1attice 5 hours ago [-]
Your new profession will be attempting to find enough gig work to eat. You will also be competing with self-driving taxis, so there's that as well.
RALaBarge 3 hours ago [-]
I need to start SaaS for getting people to start doing lunges and squats so they can carry others around on their back, I need a founding engineer, a founding marketer, and 100m hard currency.
ks2048 3 hours ago [-]
People say we're cooked every single day. The only response is to continue life as if we aren't. When we are, you won't have to ask that question.
vips7L 16 minutes ago [-]
Everyone’s pretending the suits are going to want to do the prompting. We all know they aren’t.
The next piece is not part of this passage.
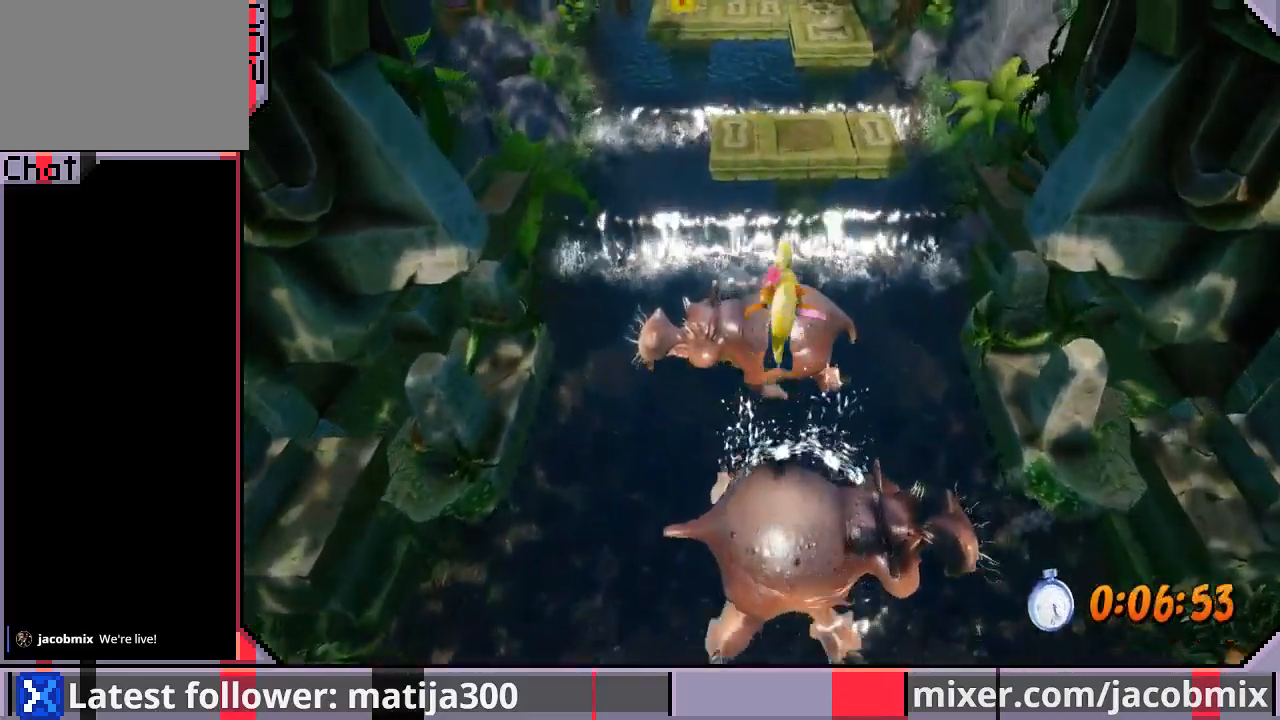
{"buttons": ["CROSS", "DPAD_UP"], "left_stick": "center", "right_stick": "center", "events": [[67, "CROSS", "up"], [500, "CROSS", "down"]]}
whalesalad 8 hours ago [-]
There is an entire section on crafting chemical/bio weapons so yeah I think we are cooked.
redfloatplane 8 hours ago [-]
There's been a section on this in nearly every system card anthropic has published so this isn't a new thing - and, this model doesn't have particularly higher risk than past models either:
> 2.1.3.2 On chemical and biological risks
> We believe that Mythos Preview does not pass this threshold due to its noted limitations in
open-ended scientific reasoning, strategic judgment, and hypothesis triage. As such, we
consider the uplift of threat actors without the ability to develop such weapons to be
limited (with uncertainty about the extent to which weapons development by threat actors
with existing expertise may be accelerated), even if we were to release the model for
general availability. The overall picture is similar to the one from our most recent Risk
Report.
ainch 3 hours ago [-]
This opens up an interesting new avenue for corporate FOMO. What if you don't partner with Anthropic, miss out on access to their shiny new cybersec model, and then fall prey to a vuln that the model would have caught?
mceachen 2 hours ago [-]
Since when did corporations care? Most seem to just pay their insurance premium for cyber liability and call it a day.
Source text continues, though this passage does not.